When a person has been bitten by a phalangion the part itself appears red, and as if pricked by a sharp-pointed instrument, but it does not swell, nor is it very warm, but it is moderately red, cold, and itchy. Those who have been stung experience a great sense of cold, trembling, heaviness of the body, a cold sweat, constant pain, paleness, and a perpetual desire to make water; in some cases there are dysuria, erection of the genital member, humid eyes, and spasmodic distension about the groins and thighs, a violent gnawing pain of the stomach, loss of taste in the tongue, vomiting of water, or of substances resembling webs, and sometimes these substances are discharged by the urine or bowels. By going into hot water they are freed from pain, but the pain returns again with violence. They are relieved by the application of the ashes of figs mixed with salts triturated in wine, or of the pounded root of the wild pomegranate, or of birthwort with barley flour mixed with vinegar. Bathe the ulcers with hot sea-water, or with the decoction of baum, the leaves of which may also be applied. Recourse must also be had frequently to baths, and potions composed of these things, the seed of southernwood, dill, birthwort, wild chick-peas, Ethiopian cumin, pounded cedar-berries, the bark of the plane tree, the seed of the herb trefoil, the fruit of tamarisk; give two drachms of each of these with one hemina of wine, or a decoction of the green parts of cypress, or of its balls mixed with wine. Some say that the river crab when reduced to juice, with milk, and the seed of parsley, and given, removes the mischief.

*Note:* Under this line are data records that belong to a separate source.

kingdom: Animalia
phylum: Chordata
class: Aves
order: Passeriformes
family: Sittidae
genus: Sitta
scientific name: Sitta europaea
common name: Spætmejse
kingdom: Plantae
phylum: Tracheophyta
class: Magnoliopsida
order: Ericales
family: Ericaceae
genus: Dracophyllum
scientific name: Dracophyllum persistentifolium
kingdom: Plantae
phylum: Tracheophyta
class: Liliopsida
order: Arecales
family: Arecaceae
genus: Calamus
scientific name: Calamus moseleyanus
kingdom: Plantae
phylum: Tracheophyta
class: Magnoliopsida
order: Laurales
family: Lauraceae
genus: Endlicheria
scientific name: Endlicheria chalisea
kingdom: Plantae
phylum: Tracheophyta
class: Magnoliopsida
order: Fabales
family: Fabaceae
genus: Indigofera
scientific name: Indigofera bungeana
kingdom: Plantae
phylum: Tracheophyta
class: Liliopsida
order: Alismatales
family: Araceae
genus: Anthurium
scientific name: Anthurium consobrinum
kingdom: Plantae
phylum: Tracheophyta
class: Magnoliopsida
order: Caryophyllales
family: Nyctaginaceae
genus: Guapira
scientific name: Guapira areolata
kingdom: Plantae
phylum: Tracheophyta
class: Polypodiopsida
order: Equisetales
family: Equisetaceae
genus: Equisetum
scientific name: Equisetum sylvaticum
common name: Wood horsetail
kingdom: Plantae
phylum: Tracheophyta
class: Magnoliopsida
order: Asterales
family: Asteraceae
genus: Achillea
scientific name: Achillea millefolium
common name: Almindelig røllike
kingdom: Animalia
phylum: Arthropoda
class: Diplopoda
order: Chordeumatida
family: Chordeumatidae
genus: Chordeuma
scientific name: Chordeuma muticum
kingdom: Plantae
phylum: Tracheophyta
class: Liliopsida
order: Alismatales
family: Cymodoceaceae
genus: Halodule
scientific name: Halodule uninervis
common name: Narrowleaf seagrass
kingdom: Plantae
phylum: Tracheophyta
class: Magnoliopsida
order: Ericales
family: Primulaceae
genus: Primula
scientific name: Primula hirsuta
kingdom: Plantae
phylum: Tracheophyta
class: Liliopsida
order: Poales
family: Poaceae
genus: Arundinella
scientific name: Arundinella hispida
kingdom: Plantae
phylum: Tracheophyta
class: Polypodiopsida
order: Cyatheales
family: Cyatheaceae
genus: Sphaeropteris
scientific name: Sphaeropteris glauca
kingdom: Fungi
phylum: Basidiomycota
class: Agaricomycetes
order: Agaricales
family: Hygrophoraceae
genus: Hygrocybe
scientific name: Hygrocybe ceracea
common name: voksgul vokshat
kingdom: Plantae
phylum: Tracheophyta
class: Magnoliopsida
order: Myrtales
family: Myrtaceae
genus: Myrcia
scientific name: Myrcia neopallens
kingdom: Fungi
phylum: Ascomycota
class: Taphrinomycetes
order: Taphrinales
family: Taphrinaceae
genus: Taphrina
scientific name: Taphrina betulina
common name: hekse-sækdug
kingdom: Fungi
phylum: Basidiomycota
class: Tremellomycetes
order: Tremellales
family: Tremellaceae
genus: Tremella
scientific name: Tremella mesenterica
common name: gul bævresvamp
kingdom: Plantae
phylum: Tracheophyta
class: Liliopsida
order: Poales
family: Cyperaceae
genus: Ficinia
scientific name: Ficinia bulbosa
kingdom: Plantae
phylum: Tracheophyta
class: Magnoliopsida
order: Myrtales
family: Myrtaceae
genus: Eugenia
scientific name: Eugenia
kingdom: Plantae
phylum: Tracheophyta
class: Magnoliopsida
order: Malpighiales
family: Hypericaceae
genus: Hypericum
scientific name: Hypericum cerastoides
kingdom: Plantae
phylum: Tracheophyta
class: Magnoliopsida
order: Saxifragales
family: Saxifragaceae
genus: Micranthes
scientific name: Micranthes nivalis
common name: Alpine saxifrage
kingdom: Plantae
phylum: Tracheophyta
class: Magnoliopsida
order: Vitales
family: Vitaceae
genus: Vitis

Commentary. Nicander describes several species of phalangia, whose bites occasion a variety of symptoms, such as a cold horror, tremblings of the limbs, and in some instances tension of the genital members. On the phalangia, see Aristotle (Hist. Anim. ix, 39); Xenophon (Memorab. i, 3); Pliny (H. N. xix, 9, and xxix, 27); Ælian (H. A. xvii, 11); Solinus (Polyhist. xvii); Phile. (66). The distinction between the phalangia and common spiders is thus stated by Humelbergius: “Araneorum primâ divisione duo genera sunt, unum eorum qui innoxii sunt quos Græci arachnas, Latini araneos dicunt, quorum etiam a Dioscoride duo genera recensentur, unum quod holcon et lycon vocat, alterum vero dicit esse quod candidas, tenues et densas telas operetur. Alterum genus est eorum qui noxii sunt, quos et Græci et Latini phalangia vocant.” (Apud Apuleium.)
Similar modes of treatment to that of our author are recommended by Dioscorides (vi, 42); Celsus (v, 27); Nonnus (270); Aëtius (xiii, 16); Actuarius (Meth. Med. vi, 10); Haly Abbas (Theor. viii, 22); and Alsaharavius (Pract. xxx, 2, 26).
Sprengel allows that there is considerable difficulty in determining the nature of the ancient phalangia. He attempts, however, to refer the different species described by Nicander to their proper names in the Linnæan classification. (Comment. in Dioscoridem.)